Nowadays, hepatic artery catheterizations are performed under live 2D X-ray fluoroscopy guidance, where the visualization of blood vessels requires the injection of contrast agent. The projection of a 3D static roadmap of the complex branches of the liver artery system onto 2D fluoroscopy images can aid catheter navigation and minimize the use of contrast agent. However, the presence of a significant hepatic motion due to patient's respiration necessitates a real-time
motion correction in order to align the projected vessels. The objective of our work is to introduce dynamic roadmaps into
clinical workflow for hepatic artery catheterizations and allow for continuous visualization of the vessels in 2D fluoroscopy
images without additional contrast injection.
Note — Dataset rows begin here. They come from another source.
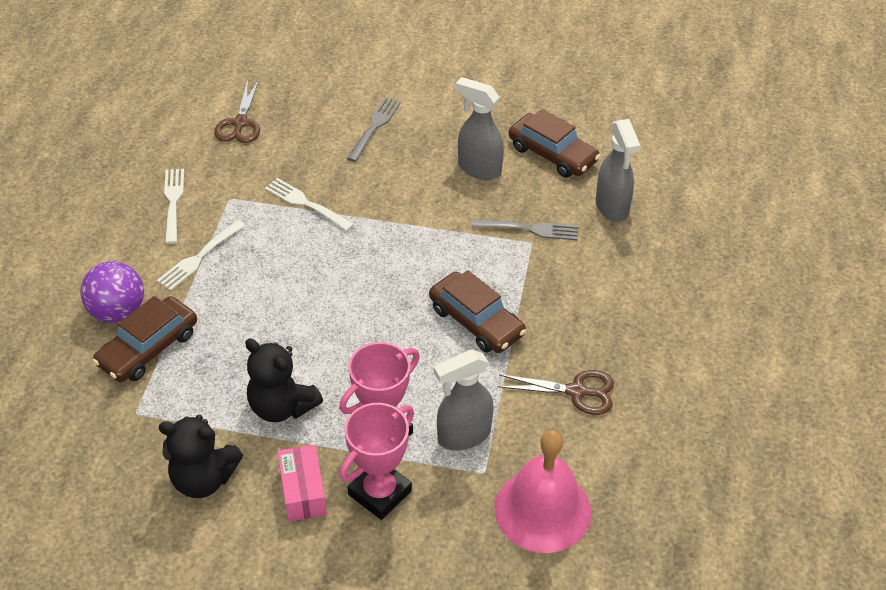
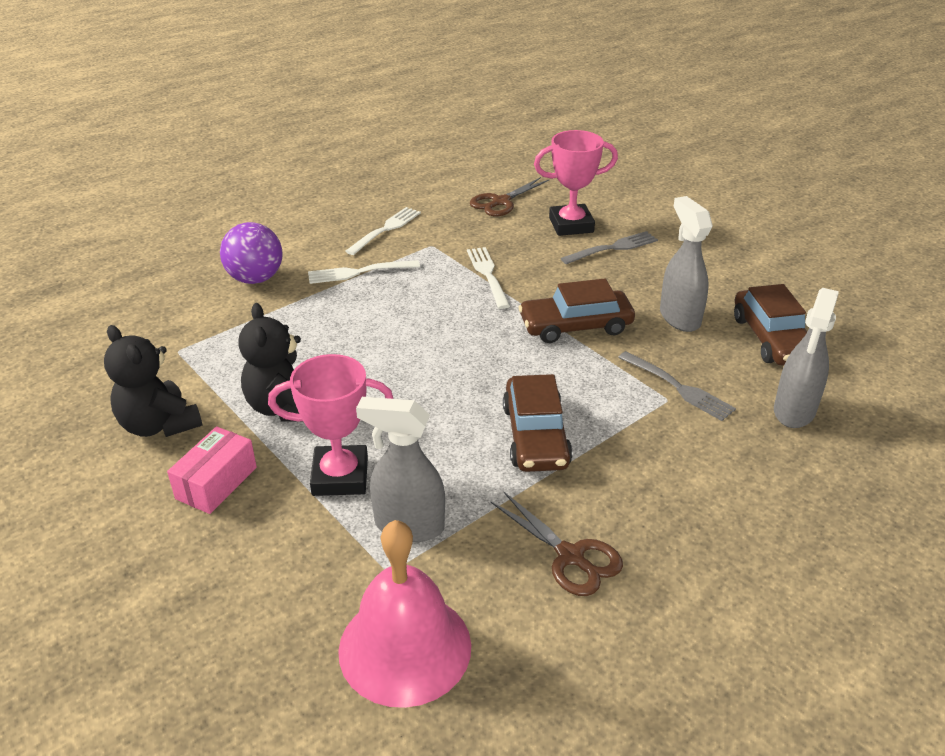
camera: 40 degrees right, 10 degrees down
brown car [93,296,197,382] -> brown car moved to [519,279,635,343]
pink trophy [339,403,414,520] -> pink trophy moved to [534,130,618,236]

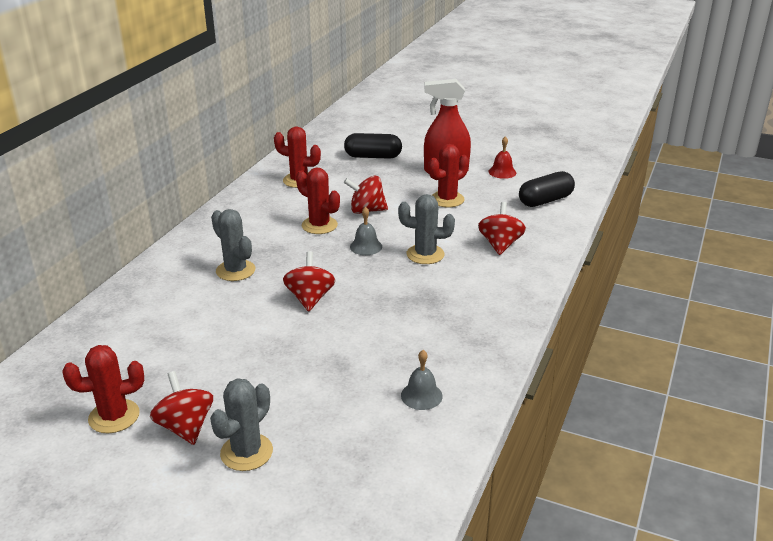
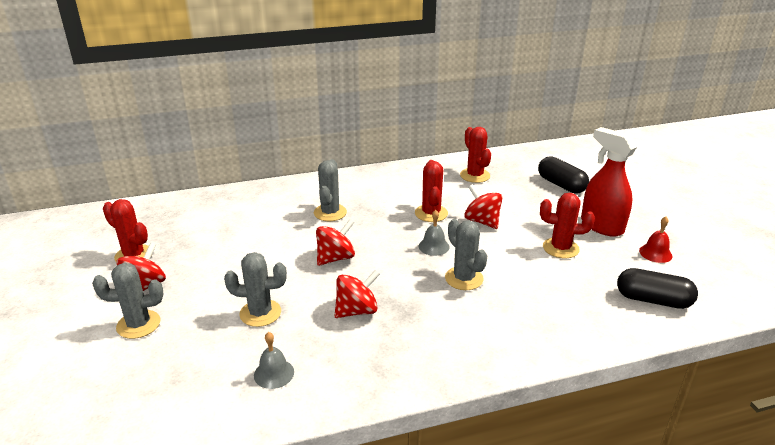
camera: 50 degrees right, 0 degrees up
red spinning top [478,202,526,255] -> red spinning top moved to [334,270,380,318]
none -> grey cactus [224,252,287,327]

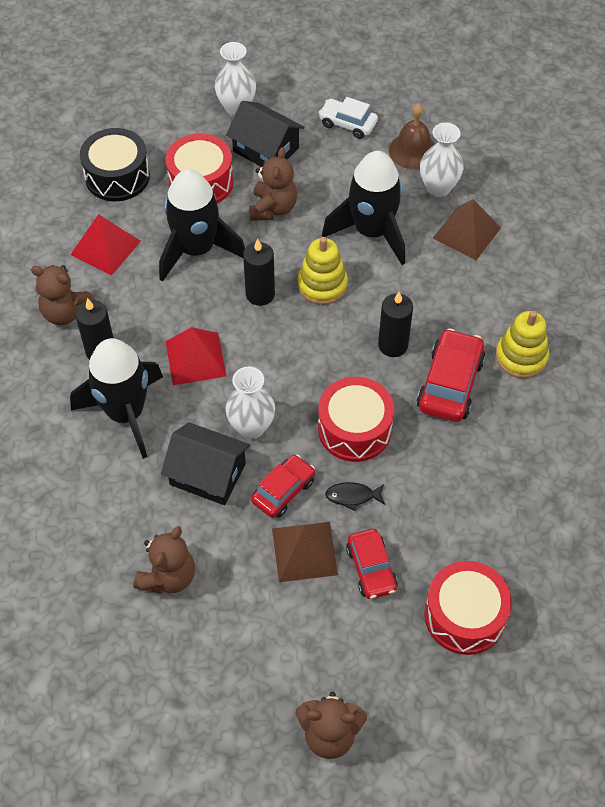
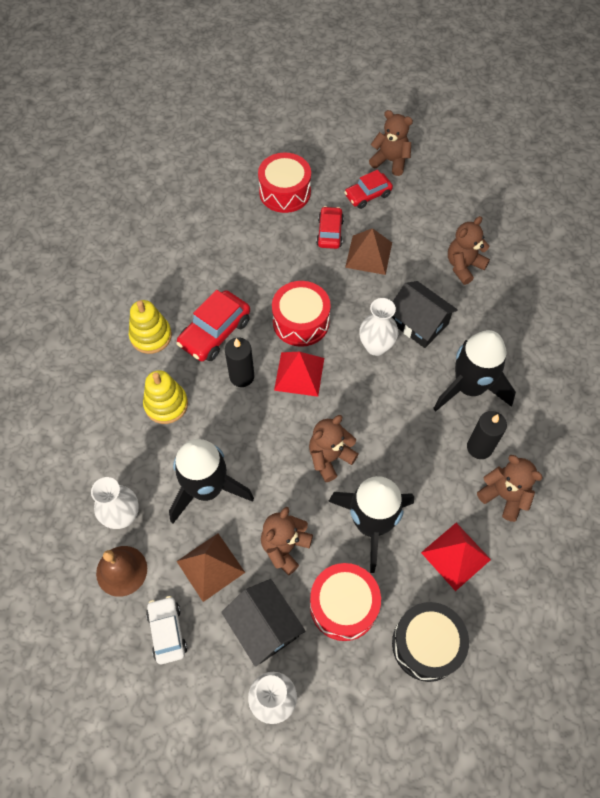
camera: 160 degrees left, 5 degrees up
red pyramid [166,327,226,385] -> red pyramid moved to [274,352,324,397]
black candle [243,239,275,306] -> brown teddy bear [309,415,359,482]
red car [251,454,315,518] -> red car moved to [344,170,393,209]
yellow stacking toy [298,237,348,305] -> yellow stacking toy moved to [143,370,188,424]
white car [318,97,378,139] -> white car turned 150 degrees counterclockwise [146,596,187,664]
black fish [325,482,385,511] -> none
brown pyramid [433,199,501,260] -> brown pyramid moved to [177,533,245,602]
To this end, we propose a method for real-time estimation of the apparent displacement of the hepatic arteries in 2D flouroscopy images. Our approach approximates respiratory motion of hepatic arteries from the catheter motion in 2D fluoroscopy images. The proposed method consists of two main steps. First, a filtering is applied to 2D fluoroscopy images in order to enhance the catheter and reduce the noise level. Then, a part of the catheter is tracked in the filtered images using template matching. A dynamic template update strategy makes our method robust to deformations. The accuracy and robustness of the algorithm are demonstrated by experimental studies on 22 simulated and 4 clinical sequences containing 330 and 571 image frames, respectively.